##### Text #####

I'm not anti asylum seeker. I'm anti people taking advantage of the system for legitimate asylum seekers. There are people coming over from France. France isn't that bad. Also in addition, there's been attempted pogroms here.
I can't remember the statistic, but the majority of asylum seekers don't even come over in small boats. They're typically legal immigrants who cannot return home or extend their visa. I'm talking about the widely condemned human trafficking industry that takes advantage of our system to make a business of bringing people across the channel.
Unless you're from Ukraine or Hong Kong, there's no way to claim asylum in the UK that doesn't first involve entering the country illegally.
About half of asylum applicants come across in boats.
I also want to stop the boats and the exploitative gangs doing this, but any approach that isn't opening up safe and legal routes for applications to be made is just advocating for everyone else to bear the burden of global instability the UK played a disproportionate role in creating.
I assume you mean there hasn't. I think it's a pretty apt way to describe a mob descending on a hotel to try and burn it down because asylum seekers are inside.
Safe, legal routes are key, but are also a way to do the opposite of having "everyone else [...] bear the burden", because in a world where refugees are not seen as a global problem to be handled multilaterally to ensure the burden is shared, making it easier to claim asylum means you'll receive a higher share.
This can end up with people talking at cross-purposes because in any disagreement there can be a reluctance to address the numbers: what level of immigration is the right one? We need to balance
So what rate will balance those three things? I dunno, but looking at how migration has changed over the last few decades, it's not surprising that we are seeing a lot more annoyance under the third item.
I don't think this kind of thinking is very productive though. Maybe the UK as a country does bear some responsibility, but whether it is disproportionate is hard-to-impossible to quantify. Most small boat arrivals over the past few years are from Iran. Should UK citizens now be considered responsible for the actions of our government over 70 years ago? For a counter-coup that could never have been foreseen? Or should radical repressive Islamists bear more of that responsibility?
The next largest contingent is Afghanistan - but the UK went into Afghanistan with as part of a large multi-national coalition, so just what proportion of the responsibility is ours?
The next largest is Iraq - where we certainly bear a higher portion of the blame.
Then comes Albania - I don't know anything we've done to fuck them up. (Arrivals from Albania are now very low)
Next comes Syria - again I don't believe Britain has any responsibility for the situation there.
But if we are to incorporate this thinking into policy, it can't come as some kind of thought-terminator, "we did bad things in the world, so we have to be punished, so we must take whatever." We need to have at least a rough idea of which countries we have adversely affected, how significantly, and therefore roughly how many people that means we ought to take as some kind of reparation.
Otherwise, it's a non-starter; it wouldn't provide any practical guidance, so it would be little more than virtue signalling.

#####

- _Job_:
Reproduce the part of the asylum discussion between "This can end" and "the third item.", inclusive, word for word.

##### Data entries #####

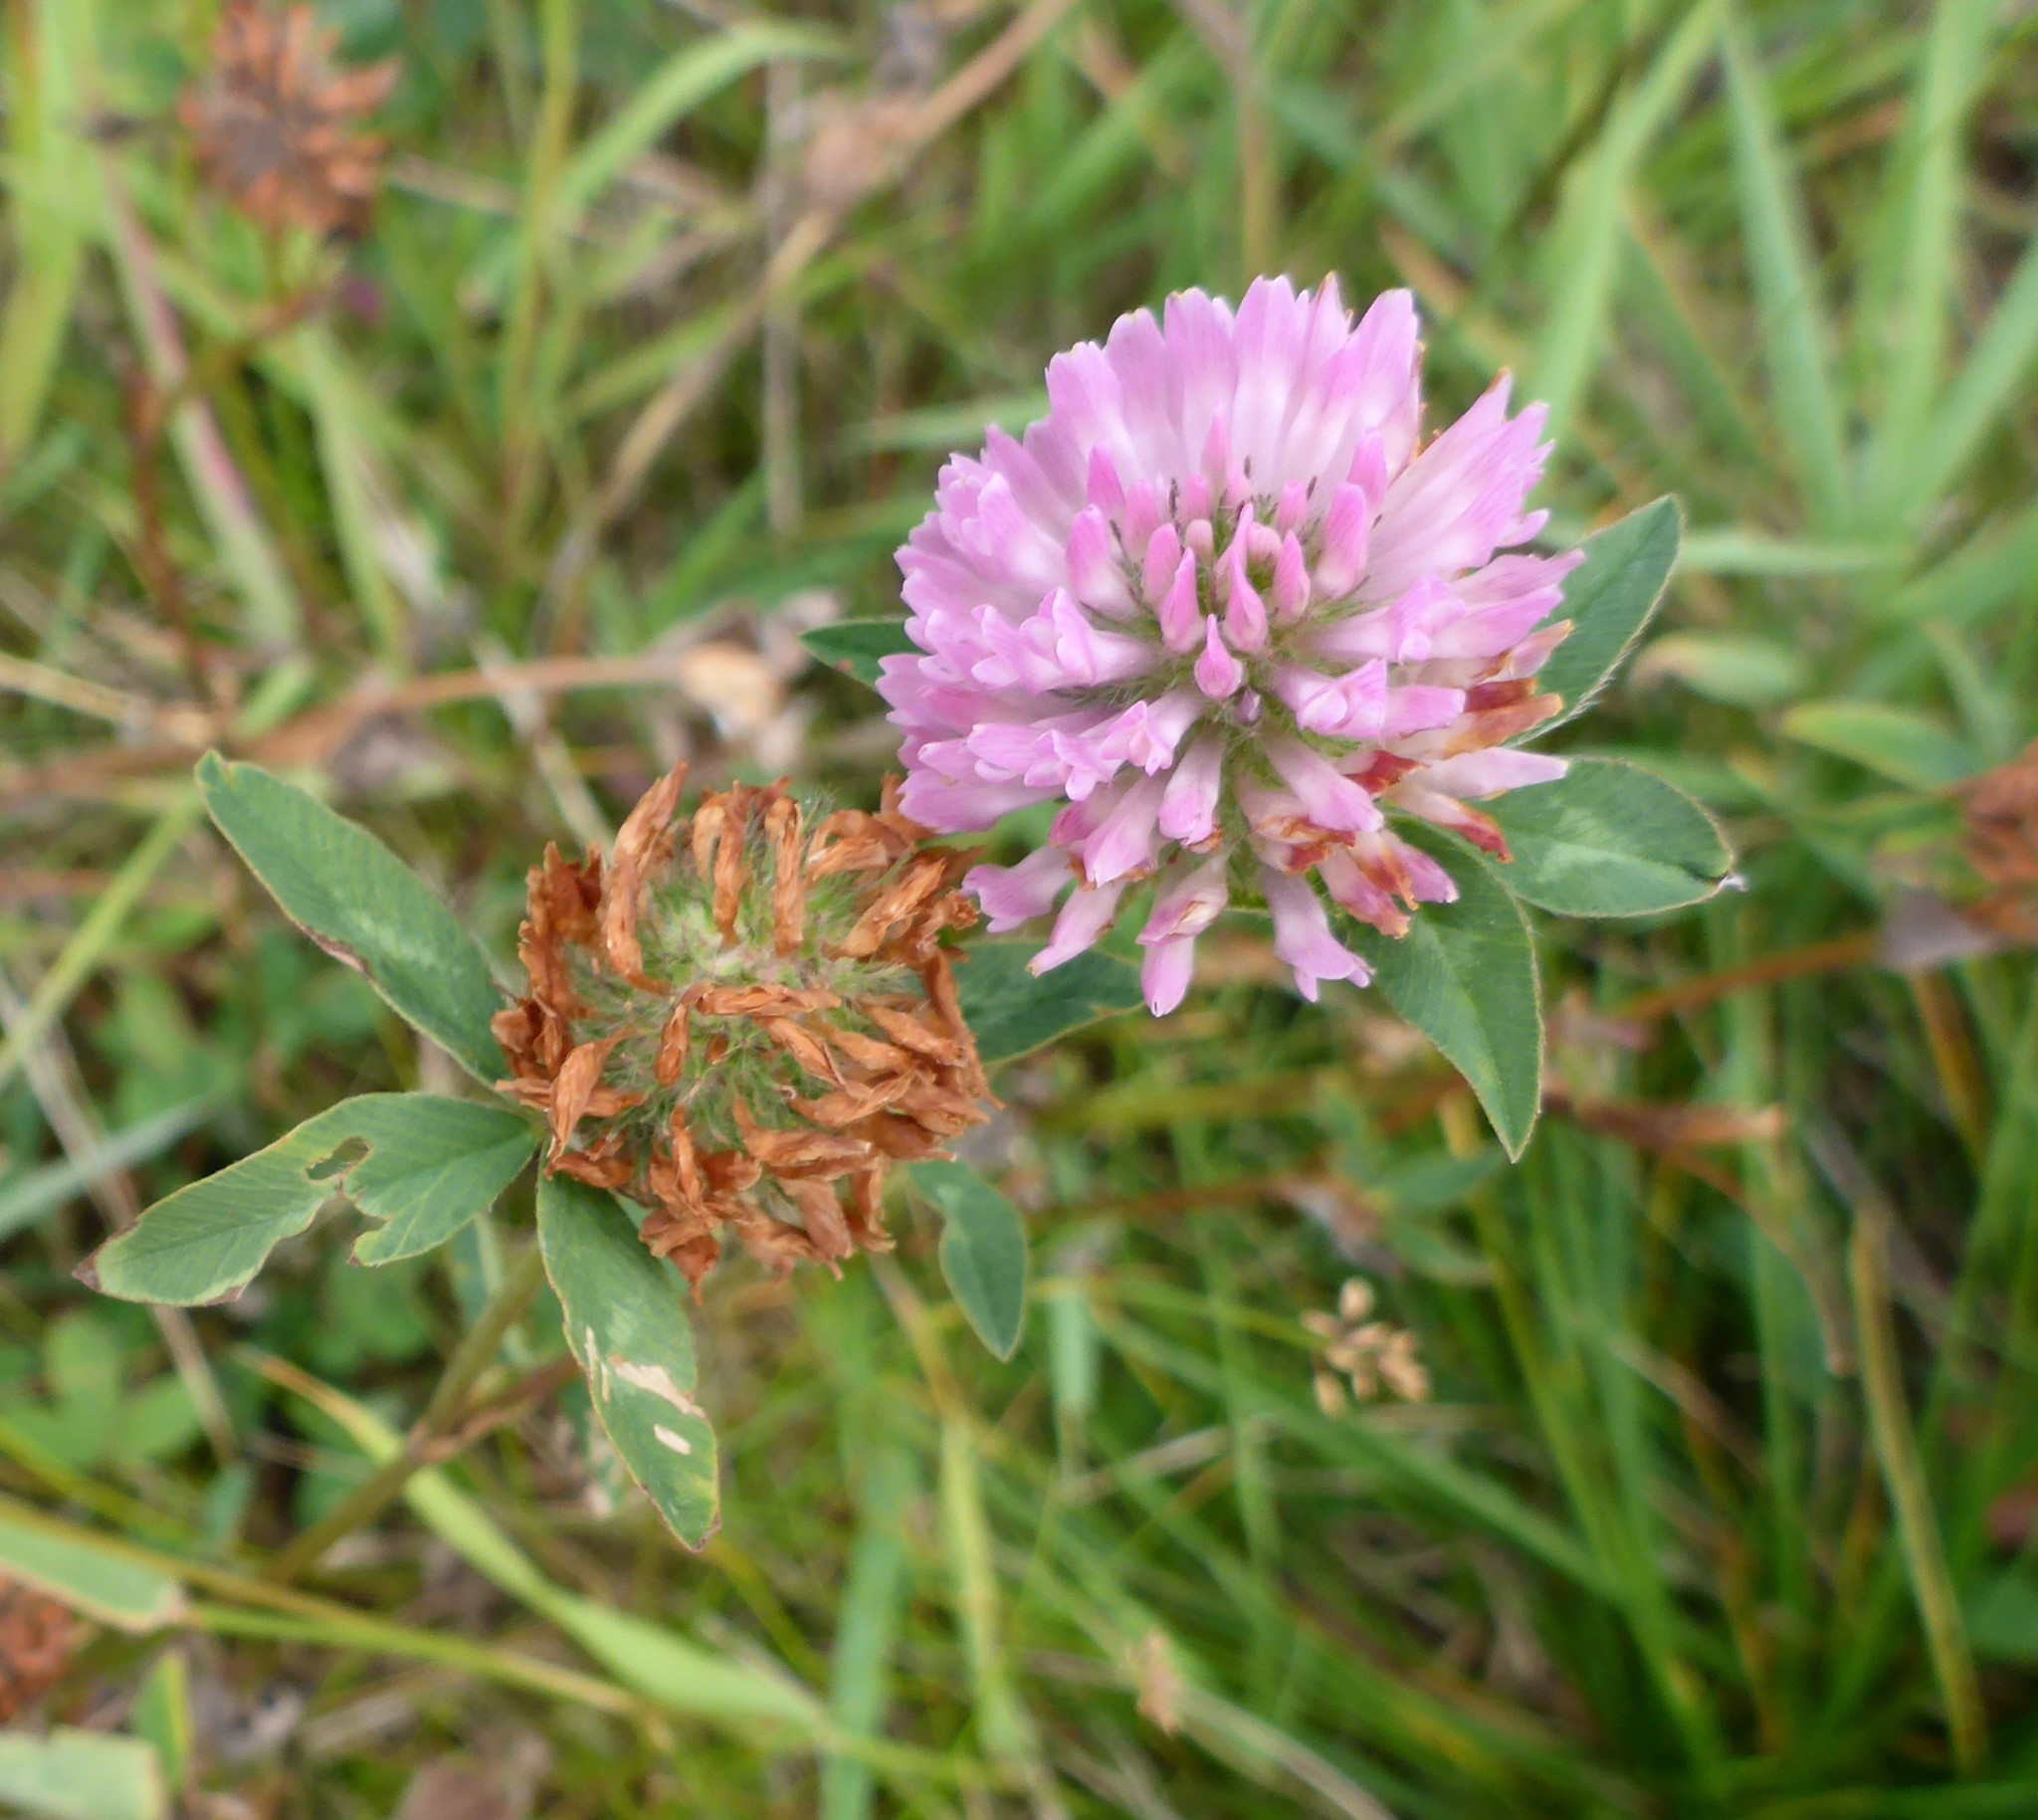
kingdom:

#####
##### Data entries #####

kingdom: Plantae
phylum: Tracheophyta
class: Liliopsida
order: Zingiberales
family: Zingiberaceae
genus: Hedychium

#####

- _Answer to the exercise_:
This can end up with people talking at cross-purposes because in any disagreement there can be a reluctance to address the numbers: what level of immigration is the right one? We need to balance
So what rate will balance those three things? I dunno, but looking at how migration has changed over the last few decades, it's not surprising that we are seeing a lot more annoyance under the third item.